__Task requirements__.
For the listing that follows, report how many lines contain the word "Meta", giving the number and no other text.

__Data in this exercise__.
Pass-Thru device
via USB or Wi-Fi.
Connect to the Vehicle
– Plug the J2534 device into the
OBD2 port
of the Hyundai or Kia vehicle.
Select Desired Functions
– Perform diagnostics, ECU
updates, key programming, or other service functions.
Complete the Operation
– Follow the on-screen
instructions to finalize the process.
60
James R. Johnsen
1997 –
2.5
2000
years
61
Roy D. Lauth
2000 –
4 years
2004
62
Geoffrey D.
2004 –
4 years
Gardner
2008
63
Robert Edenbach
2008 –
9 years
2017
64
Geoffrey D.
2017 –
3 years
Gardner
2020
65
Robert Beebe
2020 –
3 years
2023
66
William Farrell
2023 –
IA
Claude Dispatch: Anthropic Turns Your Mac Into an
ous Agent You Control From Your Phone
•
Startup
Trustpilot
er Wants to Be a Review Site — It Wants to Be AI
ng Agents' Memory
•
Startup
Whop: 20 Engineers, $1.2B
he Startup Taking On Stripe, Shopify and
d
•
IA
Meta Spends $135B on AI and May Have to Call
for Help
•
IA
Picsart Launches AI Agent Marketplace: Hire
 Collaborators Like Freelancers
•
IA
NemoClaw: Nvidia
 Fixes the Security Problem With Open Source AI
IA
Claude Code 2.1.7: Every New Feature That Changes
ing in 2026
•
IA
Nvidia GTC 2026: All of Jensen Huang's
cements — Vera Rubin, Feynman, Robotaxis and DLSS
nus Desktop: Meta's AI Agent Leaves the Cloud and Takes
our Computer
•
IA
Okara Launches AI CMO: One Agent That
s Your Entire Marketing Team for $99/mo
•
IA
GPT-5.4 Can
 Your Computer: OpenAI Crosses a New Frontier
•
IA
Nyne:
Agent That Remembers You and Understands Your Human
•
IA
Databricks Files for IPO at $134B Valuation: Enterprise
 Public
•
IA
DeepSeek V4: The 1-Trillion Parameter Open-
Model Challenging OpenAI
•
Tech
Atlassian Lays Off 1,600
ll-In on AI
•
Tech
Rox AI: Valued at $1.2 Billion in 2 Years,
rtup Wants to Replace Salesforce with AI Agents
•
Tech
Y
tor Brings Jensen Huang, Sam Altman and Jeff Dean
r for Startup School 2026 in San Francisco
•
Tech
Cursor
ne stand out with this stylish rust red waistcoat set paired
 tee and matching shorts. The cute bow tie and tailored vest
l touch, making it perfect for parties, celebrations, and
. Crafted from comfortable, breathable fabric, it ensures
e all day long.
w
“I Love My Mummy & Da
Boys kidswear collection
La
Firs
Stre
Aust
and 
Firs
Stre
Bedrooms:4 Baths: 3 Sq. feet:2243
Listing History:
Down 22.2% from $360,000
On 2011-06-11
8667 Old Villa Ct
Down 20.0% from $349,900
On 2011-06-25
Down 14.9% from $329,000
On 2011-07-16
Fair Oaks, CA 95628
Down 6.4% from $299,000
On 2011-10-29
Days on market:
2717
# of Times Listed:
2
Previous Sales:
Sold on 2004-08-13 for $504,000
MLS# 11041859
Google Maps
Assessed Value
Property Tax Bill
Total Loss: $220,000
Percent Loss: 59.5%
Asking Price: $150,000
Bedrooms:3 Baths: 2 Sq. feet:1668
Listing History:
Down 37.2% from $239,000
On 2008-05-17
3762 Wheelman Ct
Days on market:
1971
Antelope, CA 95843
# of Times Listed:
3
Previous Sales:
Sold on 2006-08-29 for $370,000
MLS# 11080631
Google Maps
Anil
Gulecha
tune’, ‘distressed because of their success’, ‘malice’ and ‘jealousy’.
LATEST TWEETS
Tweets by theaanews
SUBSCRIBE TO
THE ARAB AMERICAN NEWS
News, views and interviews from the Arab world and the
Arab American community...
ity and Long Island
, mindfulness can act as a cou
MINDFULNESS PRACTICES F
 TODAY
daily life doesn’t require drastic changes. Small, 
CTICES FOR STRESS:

__Result for this exercise__.
2